### What the task requires
Rewrite the Sudan human rights report excerpt, starting with "A governmental decree" and going on through "are particularly weak.", with "administrative courts" changed to "civil courts".
Segment Start: Extract
Section 3 Respect for Political Rights: The Right of Citizens to Change Their Government

Citizens had no genuine opportunity to change their government peacefully through the March elections. The elections were structured in a way that ensured that the NIF would retain control of the government and that its vision of national institutions, including ultimately a new constitution, would prevail. In June, 10 leading political figures sent a memorandum to President Bashir, addressing him merely as "Commander-in-Chief," which criticized the NIF and cited various NDA documents and resolutions. They urged that the "ruling authority" resign in favor of an interim administration. International human rights organizations reported that a number of political opponents of the Government (none signatory to the memorandum) were detained following release of the memorandum. In 1989 the RCC abolished all political parties and temporarily detained the major party leaders. In 1990 the RCC rejected both multiparty and one party systems, establishing 2 years later an entirely Government-appointed Transitional National Assembly, based on a Libyan-style political structure with ascending levels of nonpartisan assemblies. The essentially powerless appointed legislature was replaced following the March elections by an elected National Assembly, in which 125 of its 400 members were appointed from the National Convention. Opposition parties boycotted the election. The federal system of government was instituted in August 1995, and is slowly developing a structure of 26 states, which the Government sees as a possible inducement to the insurgents for accommodation through a principle of regional autonomy. Women are underrepresented in government and politics. There is one woman in the Cabinet, the Minister of Health. Women have the right to vote, and seats in the National Assembly are set aside for representatives of women's organizations and for female student representatives. There are 25 women in the National Assembly.

Section 4 Governmental Attitude Regarding International and Nongovernmental Investigation of Alleged Violations of Human Rights

The Government began to implement international conventions and basic human rights practices. Previously it had vigorously sought to suppress domestic criticism on human rights issues. During the year, it resolved serious differences with U.N. Special Rapporteur Gaspar Biro, who visited in July. The Government also received the Rapporteur of the Committee on Religious Intolerance and invited the Rapporteur of the Committee on Freedom of Expression. Sudan's Human Rights Advisory Council, a government body whose rapporteur is the Solicitor General for Public Law, has taken an increasing role in addressing human rights issues within the Government. There are no human rights NGO's; however, individual human rights activists operate in anonymity.

Section 5 Discrimination Based on Race, Sex, Religion, Disability, Language, or Social Status

A governmental decree prohibits discrimination based on religion or sex. Redress is provided through the administrative courts or the Labor Office. The 1992 General Education Act stipulates equal opportunity in education for the disabled. Mechanisms for social redress, especially with respect to violence against women and children, are particularly weak.
Segment End: Extract
Segment Start: Data block
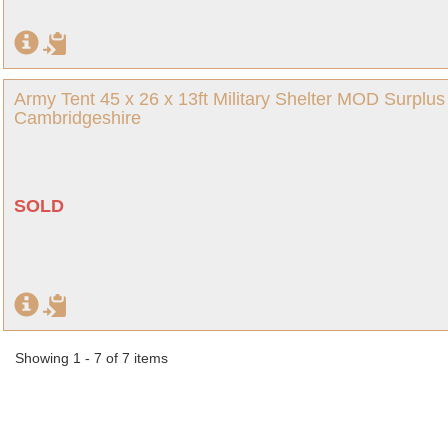
Army Tent 45 x 26 x 13ft Military Shelter MOD Surpl
Cambridgeshire
SOLD
Showing 1 - 7 of 7 items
Segment End: Data block
### Answer section
A governmental decree prohibits discrimination based on religion or sex. Redress is provided through the civil courts or the Labor Office. The 1992 General Education Act stipulates equal opportunity in education for the disabled. Mechanisms for social redress, especially with respect to violence against women and children, are particularly weak.